If only Café Valet had added a few extra measures of pretension like marijuana snobbery, quantity of beard barbershops, hand tattoos per citizen, vintage motorcycle ownership rates, and most importantly, the degree to which the city is affected by Smart Car tipping sprees to their metrics, we'd be #1 right now. God damn it, we'd be kings. 

Naturally, San Francisco topped the list at the #1 most pretentious city in all the land. San Jose and San Diego claimed the silver and bronze, proving once and for all that there's nothing more highfalutin than a city with a "San" prefix whose historically Spanish or Latino population was run out by the white man. 

"As the standard-bearers for the 'Regular Joe,' we fear for San Francisco's future.
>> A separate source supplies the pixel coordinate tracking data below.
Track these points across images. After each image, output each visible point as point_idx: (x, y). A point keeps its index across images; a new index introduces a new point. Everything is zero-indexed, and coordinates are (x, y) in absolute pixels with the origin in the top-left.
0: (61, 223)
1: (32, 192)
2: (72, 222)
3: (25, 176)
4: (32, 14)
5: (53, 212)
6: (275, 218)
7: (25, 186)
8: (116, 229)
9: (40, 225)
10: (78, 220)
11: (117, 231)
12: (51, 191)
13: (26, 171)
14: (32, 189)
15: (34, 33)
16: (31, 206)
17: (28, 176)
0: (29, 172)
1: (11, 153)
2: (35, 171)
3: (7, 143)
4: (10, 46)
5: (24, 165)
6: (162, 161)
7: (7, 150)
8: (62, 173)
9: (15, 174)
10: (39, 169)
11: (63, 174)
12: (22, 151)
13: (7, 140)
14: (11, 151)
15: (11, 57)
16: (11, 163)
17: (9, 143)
The notion that people are paying $100 for civet coffee to drink while wearing a woolen cap in the summertime is a problematic trend," said Andrew Barnett, who led the analysis for Café Valet, in a statement.

On the opposite end of the spectrum, Birmingham, Alabama, was America's least-pretentious city, followed by Riverside, California and Detroit. Great, now we know where to go if we want a nice, humble American powdered coffee, seasonally appropriate clothing with many pockets, and a sedentary lifestyle that guarantees the only yoga we do will be corpse pose when we die of diabeetus.